The WikiLeaks episode then might best be understood in a broader context, encompassing the media as well as a foreign policy establishment in which leaking has become an accepted, even encouraged, method of arguing one’s case. Leaking by the foreign policy bureaucracies to undermine Bush administration policy was epidemic over the course of his two terms. During that time, leaking to the national press became commonplace, and because so many had a stake in fighting Bush—from his own secretary of state to the New York Times—it offended the sensibilities of very few. Indeed, after Bush’s reelection in 2004, W. Patrick Lang, a former Defense Intelligence Agency official said of the CIA, “Of course they were leaking. They told me about it at the time. They thought it was funny. They’d say things like, ‘This last thing that came out, surely people will pay attention to that. They won’t reelect this man.’?”

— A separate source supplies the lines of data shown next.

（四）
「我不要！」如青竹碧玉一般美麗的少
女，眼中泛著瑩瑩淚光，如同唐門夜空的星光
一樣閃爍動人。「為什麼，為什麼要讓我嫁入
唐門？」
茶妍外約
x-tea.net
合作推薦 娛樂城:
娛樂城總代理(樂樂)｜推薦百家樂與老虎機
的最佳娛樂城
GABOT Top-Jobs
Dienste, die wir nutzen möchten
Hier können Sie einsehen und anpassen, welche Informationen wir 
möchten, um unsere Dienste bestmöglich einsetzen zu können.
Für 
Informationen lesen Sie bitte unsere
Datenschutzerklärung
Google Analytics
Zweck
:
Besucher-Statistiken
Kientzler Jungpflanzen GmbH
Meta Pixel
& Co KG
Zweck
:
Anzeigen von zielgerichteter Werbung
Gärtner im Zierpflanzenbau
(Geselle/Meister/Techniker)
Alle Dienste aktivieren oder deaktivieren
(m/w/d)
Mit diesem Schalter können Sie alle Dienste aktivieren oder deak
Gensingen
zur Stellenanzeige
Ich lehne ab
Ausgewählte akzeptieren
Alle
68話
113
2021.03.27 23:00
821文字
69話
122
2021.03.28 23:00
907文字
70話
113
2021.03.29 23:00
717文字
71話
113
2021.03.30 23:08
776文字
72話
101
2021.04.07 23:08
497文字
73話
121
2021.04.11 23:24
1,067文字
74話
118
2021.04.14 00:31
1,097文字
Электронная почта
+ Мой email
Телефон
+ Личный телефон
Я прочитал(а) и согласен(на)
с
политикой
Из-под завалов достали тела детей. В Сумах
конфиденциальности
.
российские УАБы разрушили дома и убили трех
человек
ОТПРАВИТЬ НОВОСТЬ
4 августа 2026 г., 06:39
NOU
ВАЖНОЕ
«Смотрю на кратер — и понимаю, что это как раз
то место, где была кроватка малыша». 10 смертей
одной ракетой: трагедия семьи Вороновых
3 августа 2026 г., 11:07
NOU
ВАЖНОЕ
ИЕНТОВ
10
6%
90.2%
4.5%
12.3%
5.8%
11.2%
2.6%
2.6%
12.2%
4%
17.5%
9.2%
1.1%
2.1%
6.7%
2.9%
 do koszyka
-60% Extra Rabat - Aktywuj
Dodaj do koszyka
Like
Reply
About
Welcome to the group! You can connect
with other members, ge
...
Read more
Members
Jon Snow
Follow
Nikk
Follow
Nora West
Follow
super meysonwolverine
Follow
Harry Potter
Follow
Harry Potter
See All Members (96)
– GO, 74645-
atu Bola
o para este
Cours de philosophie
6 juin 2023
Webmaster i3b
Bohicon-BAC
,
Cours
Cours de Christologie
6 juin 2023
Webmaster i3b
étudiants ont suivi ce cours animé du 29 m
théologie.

The WikiLeaks dump is ultimately more than an escalation of this trend, however. The massive size and indiscriminateness of the cable dump bespeaks not a fight over a specific policy, but a shapeless outpouring of anti-American animus. It is no use trying to understand Assange or Manning’s exact motives, just as attempts to interpret Osama bin Laden’s precise goals on 9/11 seldom repay the effort. What they have done is an act of cyberterrorism that will aid those waging war against U.S. citizens, interests, and allies. If the Obama administration has failed to respond commensurately, it is only partly because the president and his attorney general are still trying to convince themselves, and the American public, that our wars should be left largely to the police and civilian trials. It is also because for too long now our press corps and policymakers have collaborated in a naïve and foolish game that, as we have seen, and will unfortunately continue to see, gets people killed, including American citizens. Our allies in the Middle East will only be the first to pay the price.
Lee Smith is a visiting fellow at Hudson Institute and is the author of The Strong Horse: Power, Politics and the Clash of Arab Civilizations (Doubleday, 2010).